As I mention in the other email, the suspect is not the atomics, but
preempt_disable(). On Apple M3, the regression reported in [1] resolves
by removing preempt_disable/enable in _pcp_protect_return. To prove
this another way, I disabled CONFIG_ARM64_HAS_LSE_ATOMICS and the
regression worsened, indicating that at least on Apple M3 the
atomics are faster.

It may help to confirm this hypothesis on other hardware - perhaps
Jisheng can test with this change on his hardware and confirm
whether he gets the same performance improvement.
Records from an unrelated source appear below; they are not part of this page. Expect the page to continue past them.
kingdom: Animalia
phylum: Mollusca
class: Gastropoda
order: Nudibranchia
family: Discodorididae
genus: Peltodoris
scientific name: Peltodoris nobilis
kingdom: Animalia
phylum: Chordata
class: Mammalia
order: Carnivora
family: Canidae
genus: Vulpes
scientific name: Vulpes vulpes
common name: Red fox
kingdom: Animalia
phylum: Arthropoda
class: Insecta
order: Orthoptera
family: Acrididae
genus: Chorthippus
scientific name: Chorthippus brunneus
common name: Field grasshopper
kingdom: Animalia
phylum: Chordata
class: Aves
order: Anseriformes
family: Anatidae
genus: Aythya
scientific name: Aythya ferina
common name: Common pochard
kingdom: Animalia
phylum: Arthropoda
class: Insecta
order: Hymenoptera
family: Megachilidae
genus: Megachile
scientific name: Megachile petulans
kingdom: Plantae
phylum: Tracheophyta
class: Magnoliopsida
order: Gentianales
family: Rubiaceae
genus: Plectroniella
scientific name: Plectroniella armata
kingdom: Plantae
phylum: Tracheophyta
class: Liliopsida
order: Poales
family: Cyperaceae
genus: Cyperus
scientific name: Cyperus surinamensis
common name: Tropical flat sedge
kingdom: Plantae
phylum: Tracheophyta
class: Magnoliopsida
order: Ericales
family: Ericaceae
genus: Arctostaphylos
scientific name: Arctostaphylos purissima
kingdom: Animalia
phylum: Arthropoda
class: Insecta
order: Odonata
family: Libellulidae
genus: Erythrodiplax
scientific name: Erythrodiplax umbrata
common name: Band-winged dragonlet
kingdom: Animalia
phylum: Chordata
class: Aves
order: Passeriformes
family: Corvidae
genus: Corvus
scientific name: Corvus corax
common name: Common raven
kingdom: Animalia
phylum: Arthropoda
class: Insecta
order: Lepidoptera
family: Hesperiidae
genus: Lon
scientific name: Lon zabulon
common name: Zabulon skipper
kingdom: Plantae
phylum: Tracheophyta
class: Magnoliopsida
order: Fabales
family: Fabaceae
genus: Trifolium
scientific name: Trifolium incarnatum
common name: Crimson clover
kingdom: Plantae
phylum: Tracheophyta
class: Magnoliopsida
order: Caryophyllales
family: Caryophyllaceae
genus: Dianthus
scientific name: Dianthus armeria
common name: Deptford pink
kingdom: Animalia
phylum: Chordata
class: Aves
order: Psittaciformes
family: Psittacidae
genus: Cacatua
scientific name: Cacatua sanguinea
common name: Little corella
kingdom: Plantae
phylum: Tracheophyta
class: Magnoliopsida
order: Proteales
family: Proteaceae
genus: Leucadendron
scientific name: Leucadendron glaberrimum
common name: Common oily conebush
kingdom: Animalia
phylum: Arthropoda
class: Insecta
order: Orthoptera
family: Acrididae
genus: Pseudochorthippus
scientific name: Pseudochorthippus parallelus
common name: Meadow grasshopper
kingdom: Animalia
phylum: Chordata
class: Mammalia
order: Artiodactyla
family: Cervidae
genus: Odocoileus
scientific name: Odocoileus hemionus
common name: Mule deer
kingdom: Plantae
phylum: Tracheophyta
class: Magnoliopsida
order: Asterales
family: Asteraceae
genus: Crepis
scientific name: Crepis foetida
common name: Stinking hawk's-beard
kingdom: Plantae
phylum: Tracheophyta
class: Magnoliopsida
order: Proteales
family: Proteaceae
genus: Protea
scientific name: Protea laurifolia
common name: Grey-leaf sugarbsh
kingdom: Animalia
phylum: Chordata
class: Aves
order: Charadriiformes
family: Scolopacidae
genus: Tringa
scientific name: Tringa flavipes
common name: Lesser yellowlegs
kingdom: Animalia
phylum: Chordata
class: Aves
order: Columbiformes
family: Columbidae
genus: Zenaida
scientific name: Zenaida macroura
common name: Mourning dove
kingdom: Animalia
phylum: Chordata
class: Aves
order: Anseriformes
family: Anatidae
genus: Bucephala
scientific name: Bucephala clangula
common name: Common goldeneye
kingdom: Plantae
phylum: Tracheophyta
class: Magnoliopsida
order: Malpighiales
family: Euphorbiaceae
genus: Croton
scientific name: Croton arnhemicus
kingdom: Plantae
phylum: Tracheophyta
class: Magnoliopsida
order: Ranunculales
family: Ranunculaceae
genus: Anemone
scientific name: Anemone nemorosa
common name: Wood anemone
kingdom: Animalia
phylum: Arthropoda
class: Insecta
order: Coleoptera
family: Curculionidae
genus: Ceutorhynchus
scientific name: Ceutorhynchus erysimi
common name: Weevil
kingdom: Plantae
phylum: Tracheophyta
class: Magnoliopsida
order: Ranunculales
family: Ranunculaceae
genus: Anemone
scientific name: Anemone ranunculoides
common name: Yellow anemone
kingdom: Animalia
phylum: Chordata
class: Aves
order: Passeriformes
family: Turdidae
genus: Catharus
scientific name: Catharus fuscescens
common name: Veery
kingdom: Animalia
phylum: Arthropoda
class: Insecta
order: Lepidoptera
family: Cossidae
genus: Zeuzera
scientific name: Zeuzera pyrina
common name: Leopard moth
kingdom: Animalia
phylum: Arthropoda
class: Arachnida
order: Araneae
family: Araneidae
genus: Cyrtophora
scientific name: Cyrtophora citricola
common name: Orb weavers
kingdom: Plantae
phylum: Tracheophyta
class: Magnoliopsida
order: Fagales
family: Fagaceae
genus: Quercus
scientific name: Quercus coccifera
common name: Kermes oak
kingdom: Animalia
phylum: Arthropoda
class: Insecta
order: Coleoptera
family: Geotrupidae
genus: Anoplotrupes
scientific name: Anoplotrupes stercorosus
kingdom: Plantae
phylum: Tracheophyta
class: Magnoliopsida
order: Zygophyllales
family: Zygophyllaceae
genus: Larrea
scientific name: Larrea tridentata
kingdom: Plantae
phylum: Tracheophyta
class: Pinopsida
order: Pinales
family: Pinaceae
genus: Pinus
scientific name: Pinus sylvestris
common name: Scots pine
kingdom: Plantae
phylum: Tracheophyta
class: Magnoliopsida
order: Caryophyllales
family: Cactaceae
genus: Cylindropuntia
By coincidence, Yang Shi has been discussing the this_cpu_* overhead
at [2].

[1] https://lore.kernel.org/all/1052a452-9ba3-4da7-be47-7d27d27b3d1d@arm.com/
[2] https://lore.kernel.org/all/CAHbLzkpcN-T8MH6=W3jCxcFj1gVZp8fRqe231yzZT-rV_E_org@mail.gmail.com/

>
> Will
>
>> diff --git a/arch/arm64/Kconfig b/arch/arm64/Kconfig
>> index 38dba5f7e4d2..5e7e2e65d5a5 100644
>> --- a/arch/arm64/Kconfig
>> +++ b/arch/arm64/Kconfig
>> @@ -205,7 +205,6 @@ config ARM64
>>  	select HAVE_EBPF_JIT
>>  	select HAVE_C_RECORDMCOUNT
>>  	select HAVE_CMPXCHG_DOUBLE
>> -	select HAVE_CMPXCHG_LOCAL
>>  	select HAVE_CONTEXT_TRACKING_USER
>>  	select HAVE_DEBUG_KMEMLEAK
>>  	select HAVE_DMA_CONTIGUOUS
>> diff --git a/arch/arm64/include/asm/percpu.h b/arch/arm64/include/asm/percpu.h
>> index b57b2bb00967..70ffe566cb4b 100644
>> --- a/arch/arm64/include/asm/percpu.h
>> +++ b/arch/arm64/include/asm/percpu.h
>> @@ -232,30 +232,6 @@ PERCPU_RET_OP(add, add, ldadd)
>>  #define this_cpu_xchg_8(pcp, val)	\
>>  	_pcp_protect_return(xchg_relaxed, pcp, val)
>>  
>> -#define this_cpu_cmpxchg_1(pcp, o, n)	\
>> -	_pcp_protect_return(cmpxchg_relaxed, pcp, o, n)
>> -#define this_cpu_cmpxchg_2(pcp, o, n)	\
>> -	_pcp_protect_return(cmpxchg_relaxed, pcp, o, n)
>> -#define this_cpu_cmpxchg_4(pcp, o, n)	\
>> -	_pcp_protect_return(cmpxchg_relaxed, pcp, o, n)
>> -#define this_cpu_cmpxchg_8(pcp, o, n)	\
>> -	_pcp_protect_return(cmpxchg_relaxed, pcp, o, n)
>> -
>> -#define this_cpu_cmpxchg64(pcp, o, n)	this_cpu_cmpxchg_8(pcp, o, n)
>> -
>> -#define this_cpu_cmpxchg128(pcp, o, n)					\
>> -({									\
>> -	typedef typeof(pcp) pcp_op_T__;					\
>> -	u128 old__, new__, ret__;					\
>> -	pcp_op_T__ *ptr__;						\
>> -	old__ = o;							\
>> -	new__ = n;							\
>> -	preempt_disable_notrace();					\
>> -	ptr__ = raw_cpu_ptr(&(pcp));					\
>> -	ret__ = cmpxchg128_local((void *)ptr__, old__, new__);		\
>> -	preempt_enable_notrace();					\
>> -	ret__;								\
>> -})
>>  
>>  #ifdef __KVM_NVHE_HYPERVISOR__
>>  extern unsigned long __hyp_per_cpu_offset(unsigned int cpu);
>> -- 
>> 2.51.0
>>